■ TAREA
Identifica en los datos siguientes cada línea que contenga la palabra "pacientes" y cópiala completa.

■ DATOS DE TRABAJO

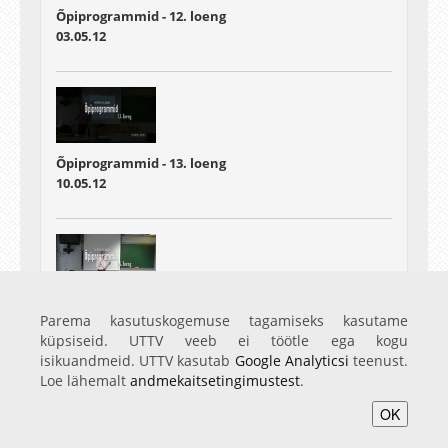
Õpiprogrammid - 12. loeng
03.05.12
Õpiprogrammid - 13. loeng
10.05.12
Õpiprogrammid - 14. loeng
Parema kasutuskogemuse tagamiseks kasutame
17.05.12
küpsiseid. UTTV veeb ei töötle ega kogu
isikuandmeid. UTTV kasutab
Google Analyticsi
teenust.
Loe lähemalt
andmekaitsetingimustest
.
OK
Avaleht
Videod
Fotod
Teenused
Sisene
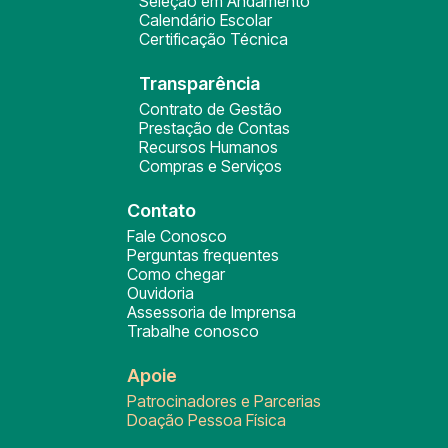
Seleção em Andamento
Calendário Escolar
Certificação Técnica
Transparência
Contrato de Gestão
Prestação de Contas
Recursos Humanos
Compras e Serviços
Contato
Fale Conosco
Perguntas frequentes
Como chegar
Ouvidoria
Assessoria de Imprensa
Trabalhe conosco
Apoie
Patrocinadores e Parcerias
Doação Pessoa Física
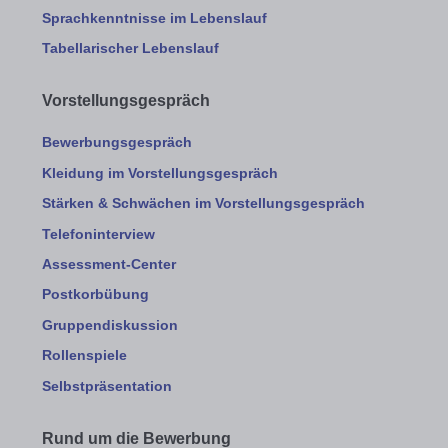
Sprachkenntnisse im Lebenslauf
Tabellarischer Lebenslauf
Vorstellungsgespräch
Bewerbungsgespräch
Kleidung im Vorstellungsgespräch
Stärken & Schwächen im Vorstellungsgespräch
Telefoninterview
Assessment-Center
Postkorbübung
Gruppendiskussion
Rollenspiele
Selbstpräsentation
Rund um die Bewerbung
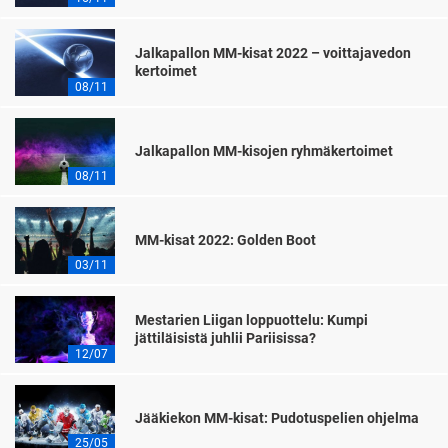
Jalkapallon MM-kisat 2022 – voittajavedon
kertoimet
08/11
Jalkapallon MM-kisojen ryhmäkertoimet
08/11
MM-kisat 2022: Golden Boot
03/11
Mestarien Liigan loppuottelu: Kumpi
jättiläisistä juhlii Pariisissa?
12/07
Jääkiekon MM-kisat: Pudotuspelien ohjelma
25/05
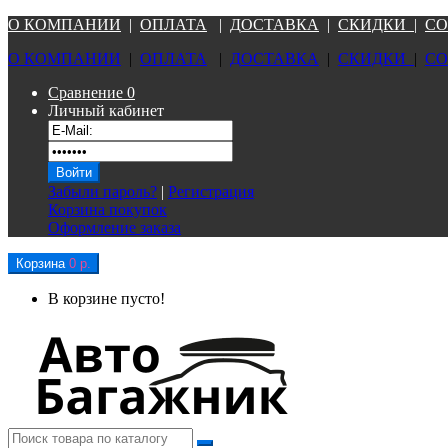
О КОМПАНИ
И
|
ОПЛАТА
|
Д
ОСТАВКА
|
СКИДКИ
|
СО
О КОМПАНИ
И
|
ОПЛАТА
|
Д
ОСТАВКА
|
СКИДКИ
|
СО
Сравнение
0
Личный кабинет
Забыли пароль?
|
Регистрация
Корзина покупок
Оформление заказа
Корзина
0 р.
В корзине пусто!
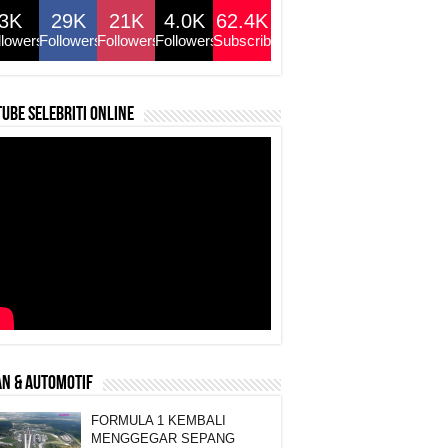
3K
29K
21K
4.0K
62.4K
llowers
Followers
Followers
Followers
Subscribers
ube selebriti online
N & AUTOMOTIF
FORMULA 1 KEMBALI
MENGGEGAR SEPANG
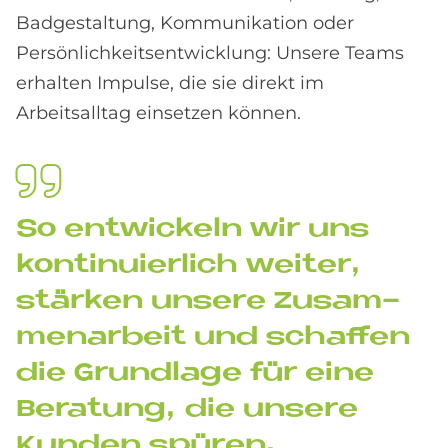
Badgestaltung, Kommunikation oder
Persönlichkeitsentwicklung: Unsere Teams
erhalten Impulse, die sie direkt im
Arbeitsalltag einsetzen können.
So ent­wickeln wir uns
kon­ti­nu­ier­lich wei­ter,
stär­ken un­se­re Zu­sam­
men­ar­beit und schaf­fen
die Grund­la­ge für eine
Be­ra­tung, die un­se­re
Kun­den spü­ren.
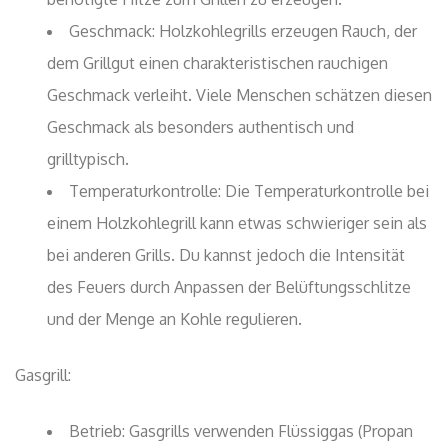
Geschmack: Holzkohlegrills erzeugen Rauch, der
dem Grillgut einen charakteristischen rauchigen
Geschmack verleiht. Viele Menschen schätzen diesen
Geschmack als besonders authentisch und
grilltypisch.
Temperaturkontrolle: Die Temperaturkontrolle bei
einem Holzkohlegrill kann etwas schwieriger sein als
bei anderen Grills. Du kannst jedoch die Intensität
des Feuers durch Anpassen der Belüftungsschlitze
und der Menge an Kohle regulieren.
Gasgrill:
Betrieb: Gasgrills verwenden Flüssiggas (Propan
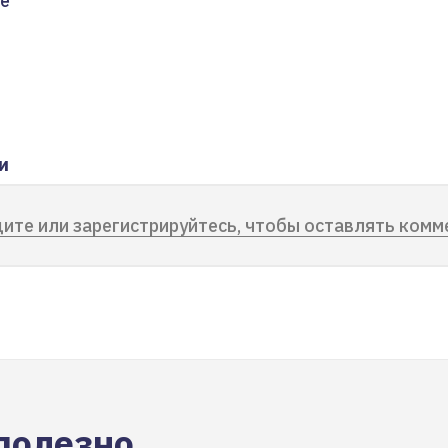
е
и
ите или зарегистрируйтесь, чтобы оставлять комм
полезно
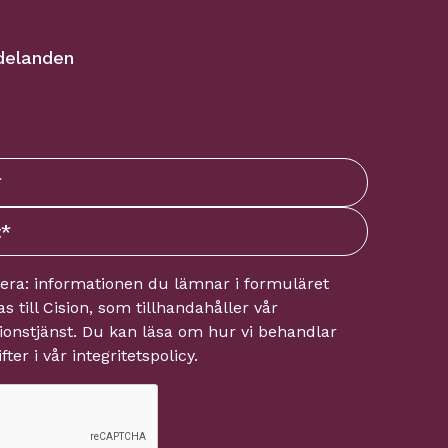
delanden
tera: informationen du lämnar i formuläret
s till
Cision
, som tillhandahåller vår
onstjänst. Du kan läsa om hur vi behandlar
fter i vår
integritetspolicy
.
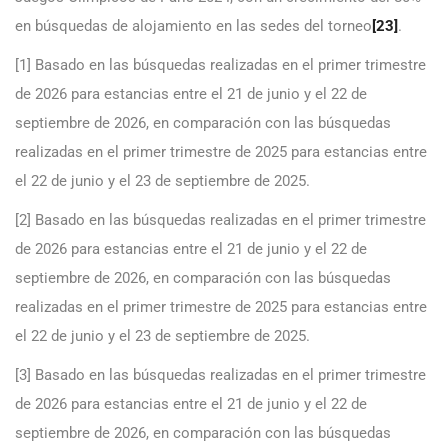
en búsquedas de alojamiento en las sedes del torneo
[23]
.
[1] Basado en las búsquedas realizadas en el primer trimestre
de 2026 para estancias entre el 21 de junio y el 22 de
septiembre de 2026, en comparación con las búsquedas
realizadas en el primer trimestre de 2025 para estancias entre
el 22 de junio y el 23 de septiembre de 2025.
[2] Basado en las búsquedas realizadas en el primer trimestre
de 2026 para estancias entre el 21 de junio y el 22 de
septiembre de 2026, en comparación con las búsquedas
realizadas en el primer trimestre de 2025 para estancias entre
el 22 de junio y el 23 de septiembre de 2025.
[3] Basado en las búsquedas realizadas en el primer trimestre
de 2026 para estancias entre el 21 de junio y el 22 de
septiembre de 2026, en comparación con las búsquedas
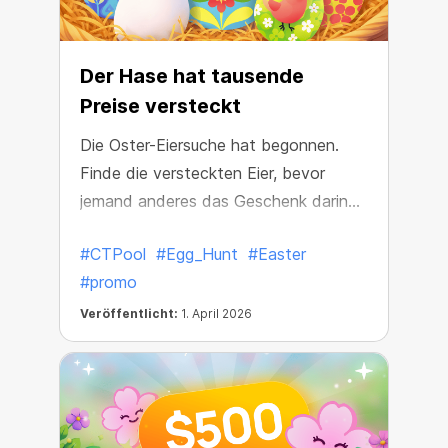
Der Hase hat tausende
Preise versteckt
Die Oster-Eiersuche hat begonnen.
Finde die versteckten Eier, bevor
jemand anderes das Geschenk darin
bekommt.
#CTPool
#Egg_Hunt
#Easter
#promo
Veröffentlicht:
1. April 2026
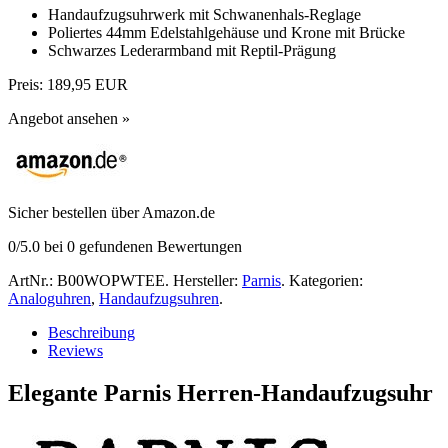
Handaufzugsuhrwerk mit Schwanenhals-Reglage
Poliertes 44mm Edelstahlgehäuse und Krone mit Brücke
Schwarzes Lederarmband mit Reptil-Prägung
Preis:
189,95 EUR
Angebot ansehen »
Sicher bestellen über Amazon.de
0
/5.0 bei
0
gefundenen Bewertungen
ArtNr.:
B00WOPWTEE
.
Hersteller:
Parnis
.
Kategorien:
Analoguhren
,
Handaufzugsuhren
.
Beschreibung
Reviews
Elegante Parnis Herren-Handaufzugsuhr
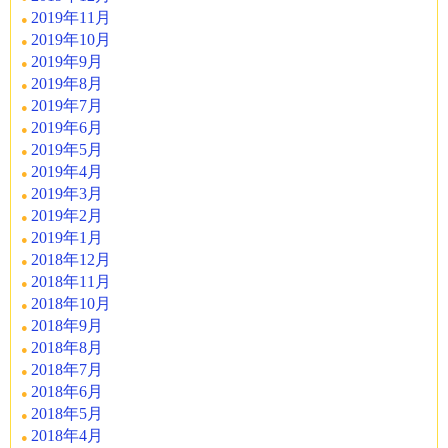
2019年11月
2019年10月
2019年9月
2019年8月
2019年7月
2019年6月
2019年5月
2019年4月
2019年3月
2019年2月
2019年1月
2018年12月
2018年11月
2018年10月
2018年9月
2018年8月
2018年7月
2018年6月
2018年5月
2018年4月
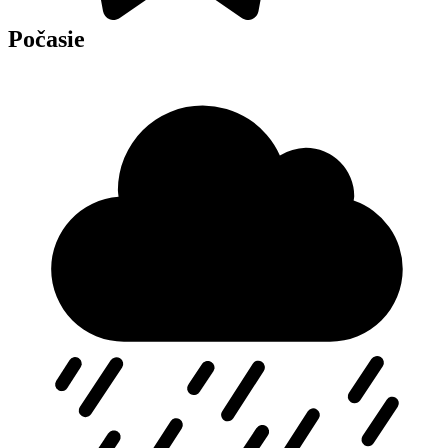
Počasie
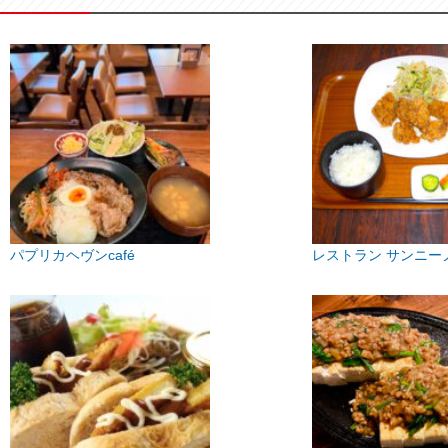
パプリカヘヴンcafé
レストラン サンニー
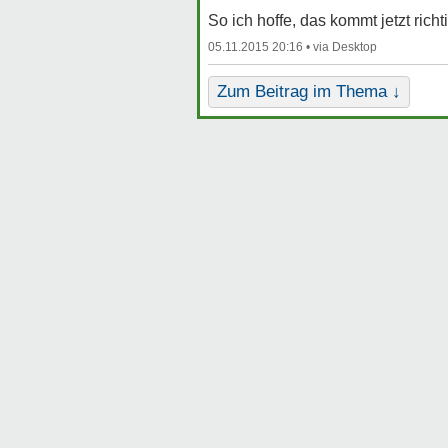
So ich hoffe, das kommt jetzt ric
05.11.2015 20:16 •
Zum Beitrag im Thema ↓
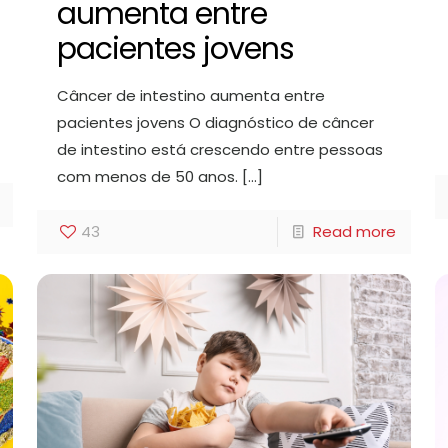
aumenta entre
pacientes jovens
Câncer de intestino aumenta entre
pacientes jovens O diagnóstico de câncer
de intestino está crescendo entre pessoas
com menos de 50 anos.
[…]
43
Read more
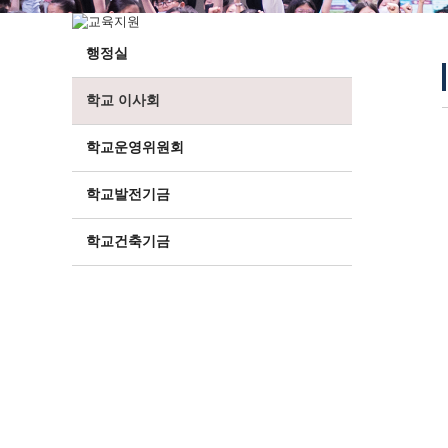
행정실
학교 이사회
학교운영위원회
학교발전기금
학교건축기금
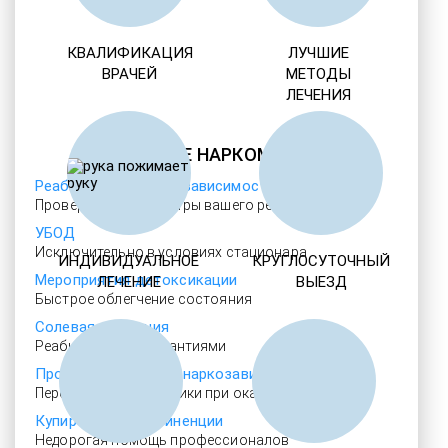
КВАЛИФИКАЦИЯ
ЛУЧШИЕ
ВРАЧЕЙ
МЕТОДЫ
ЛЕЧЕНИЯ
ЛЕЧЕНИЕ НАРКОМАНИИ
Реабилитация наркозависимости
Проверенные ребцентры вашего региона
УБОД
Исключительно в условиях стационара
ИНДИВИДУАЛЬНОЕ
КРУГЛОСУТОЧНЫЙ
Мероприятия детоксикации
ЛЕЧЕНИЕ
ВЫЕЗД
Быстрое облегчение состояния
Солевая аддикция
Реабилитация с гарантиями
Программы лечения наркозависимости
Персональные методики при оказании услуг
Купирование абстиненции
Недорогая помощь профессионалов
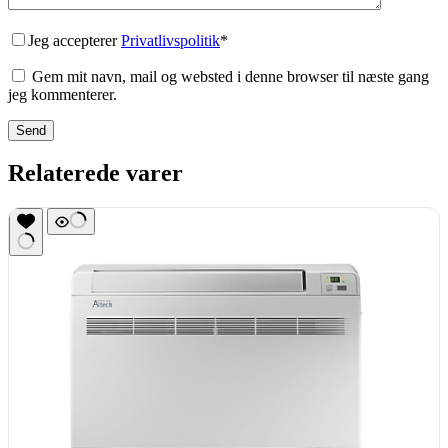
Jeg accepterer
Privatlivspolitik
*
Gem mit navn, mail og websted i denne browser til næste gang
jeg kommenterer.
Send
Relaterede varer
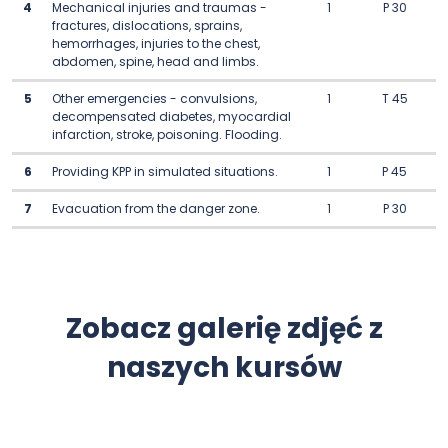
4
Mechanical injuries and traumas -
1
P 30
fractures, dislocations, sprains,
hemorrhages, injuries to the chest,
abdomen, spine, head and limbs.
5
Other emergencies - convulsions,
1
T 45
decompensated diabetes, myocardial
infarction, stroke, poisoning. Flooding.
6
Providing KPP in simulated situations.
1
P 45
7
Evacuation from the danger zone.
1
P 30
Zobacz galerię zdjęć z
naszych kursów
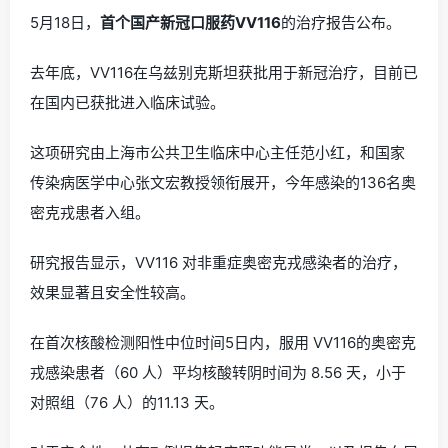
5月18日，
首个国产新冠口服药VV116
的治疗报告公布。
去年底，VV116在乌兹别克斯坦获批用于新冠治疗，目前已
在国内已获批进入临床试验。
这项研究由上海市公共卫生临床中心主任范小红，和国家
传染病医学中心张文宏教授领衔展开，今年感染的136名奥
密克戎患者入组。
研究报告显示，VV116 对非重症奥密克戎感染者的治疗，
效果显著且安全性较高。
在首次核酸检测阳性中位时间5日内，服用 VV116的奥密克
戎感染患者（60 人）平均核酸转阴时间为 8.56 天，小于
对照组（76 人）的11.13 天。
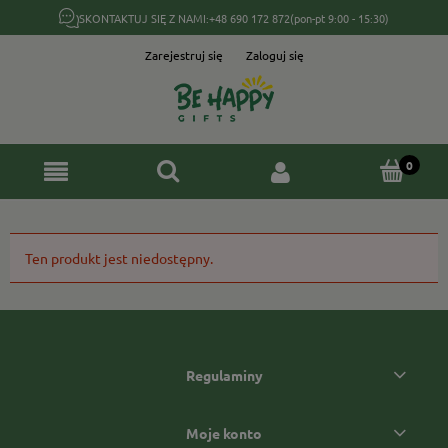
SKONTAKTUJ SIĘ Z NAMI:
+48 690 172 872
(pon-pt 9:00 - 15:30)
Zarejestruj się
Zaloguj się
Ten produkt jest niedostępny.
Regulaminy
Moje konto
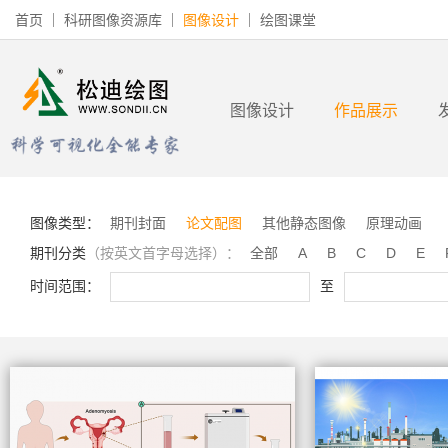
首页
科研图像资源库
图像设计
绘图课堂
图像设计
作品展示
图像类型：
期刊封面
论文配图
其他静态图像
原理动画
期刊分类
（按英文首字母选择）：
全部
A
B
C
D
E
时间范围：
至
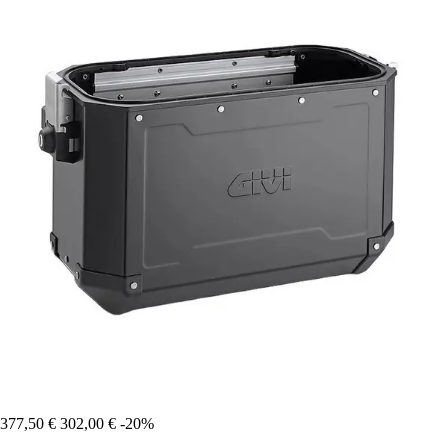
377,50 €
302,00 €
-20%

■ RESULTADO ESPERADO
pacientes jovens
pacientes jovens O diagnóstico de câncer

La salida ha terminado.